Given the overlap that exists between music and speech processing, music training may provide benefit to individuals with dyslexia. Musical training has been shown to improve many aspects of auditory processing, language, and literacy skills [75]. A recent study in low-income children showed that those receiving music instruction retained age-normed reading performance, whereas those without had expected declines [76•]. Musical training alters the functional anatomy underlying rapid spectrotemporal processing of non-linguistic stimuli, resulting in improved behavioral performance along with a more efficient functional neural network primarily involving traditional language regions [66]. Studies have shown a strong relationship between musical ability and language and literacy. While the underlying mechanisms are unknown, research suggests that musical training enhances the neural encoding of speech, perhaps because musical training demands greater precision in auditory processing than speech perception alone [77]. Although a meta-analysis found no conclusive evidence for music education improving reading skills in children [78••], studies have consistently suggested that music training could be beneficial for reading skills [79], with persistent functional brain changes following even short-term musical training in children supporting the benefit of early intervention [8082]. Future studies should elucidate the effects of music therapy on dyslexia and the overlapping neurodevelopmental processes that underlie music and language processing.

Conclusions

Perception of music and language involve processing and integrating multiple components of sound. The tonotopic system of pitch perception in the peripheral auditory system transforms into an increasingly complex system in primary and then association auditory cortex. The human pitch center probably does not correspond to a single area but involves at least the lateral Heschl’s gyrus and the planum temporale.
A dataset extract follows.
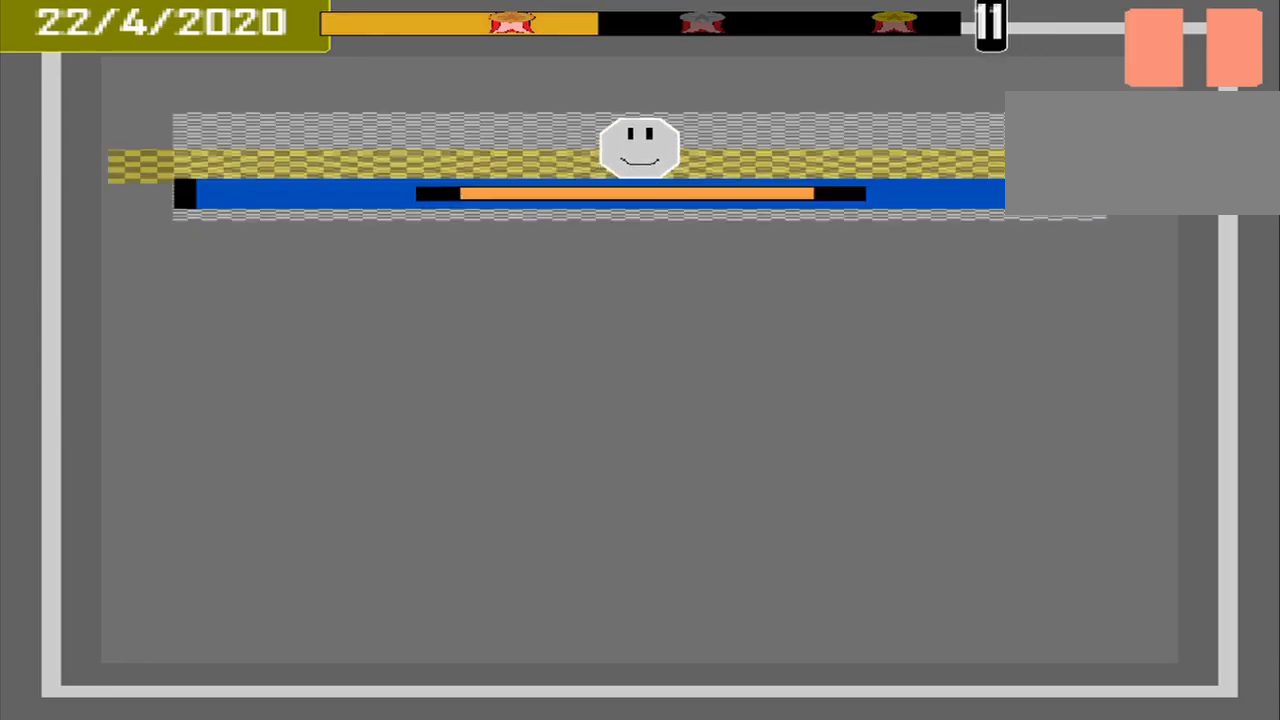
{"buttons": [], "events": [[84, "CROSS", "down"], [167, "CROSS", "up"]]}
Other areas invoked include the temporo-parieto-occipital junction and prefrontal cortex. Further processing and lateralization of functions may play a role in perception of more complex melodies. The arcuate fasciculus, a white matter tract connecting the temporal and parietal cortices to the frontal lobe, may play a role in neurodevelopmental disorders ranging from congenital amusia to dyslexia. Music training is associated with volumetric brain differences and enhanced auditory processing, language, and literary skills. Such intervention may have beneficial effects for patients with neurodevelopmental disorders affecting language and reading acquisition as well as neuroprotective or enhancing effects for the general population.